* [Work required]:
Copy the passage of the Grog story from "Now initially, Grog" to "before, Astronaut Grog." word for word.

Start of Quoted passage

Ever since, Grog, invented the first boom boom stick—suitable for clubbing T-Rex over the head with—we people have always been interested in future advancement.
Despite Grog’s miscalculation on the height differential—resulting in death (and messy) demise of Grog the first, by said T-Rex—his people have pressed forward in an attempt to push the boundaries of scientific advancement.
For instance, they came up with the ever practical new Rubik’s Cube MP3 Player. So portable, it fits right into your fanny pack. Well, not QUITE INTO YOUR FANNY PACK, but with a little assistance from a crowbar and a barrage of profanity, you might be able to fit the cube in… BUTT barely..
Yet, not content with creating space for a Rubik’s Cube MP3 Player that fits into your fanny pack like a lump of cube, Grog’s ancestors had also wanted to explore space of another kind. O-U-T-E-R S-P-A-C-E (echo, echo, echo)!
You see, Grog—and his offspring—have always had this thing about going to the moon. This makes perfect sense when you consider how, after they made a mess of the air and oceans down here on earth, the next logical step would naturally be…going to the moon.
Now initially, Grog thought that catapults could do the trick. That was of course, before Grog went up and did a splash down in the middle of the ocean. There, waiting patiently, but ravenously to perform the recovery part of the mission, was a Mosasaurus—like the one seen here in Jurassic World. (Burp!)
Undeterred though—despite finding what was left of Grog and his loincloth washing up on shore—his offspring never gave up hope of polluting our moon too.
So competing—as ancestors are apt to do—Astronaut Grog’s ancestors hatched a plan to make Cosmonaut Grog’s family jealous of this possible super achievement. This they did, when they discovered that, Cosmonaut Grog, might actually make it to the moon before, Astronaut Grog.

End of Quoted passage
Start of Record extracts

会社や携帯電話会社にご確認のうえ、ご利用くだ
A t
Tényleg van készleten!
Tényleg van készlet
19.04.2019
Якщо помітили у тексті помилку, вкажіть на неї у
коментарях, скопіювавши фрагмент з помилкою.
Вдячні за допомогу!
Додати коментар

End of Record extracts

* [Expected output]:
Now initially, Grog thought that catapults could do the trick. That was of course, before Grog went up and did a splash down in the middle of the ocean. There, waiting patiently, but ravenously to perform the recovery part of the mission, was a Mosasaurus—like the one seen here in Jurassic World. (Burp!)
Undeterred though—despite finding what was left of Grog and his loincloth washing up on shore—his offspring never gave up hope of polluting our moon too.
So competing—as ancestors are apt to do—Astronaut Grog’s ancestors hatched a plan to make Cosmonaut Grog’s family jealous of this possible super achievement. This they did, when they discovered that, Cosmonaut Grog, might actually make it to the moon before, Astronaut Grog.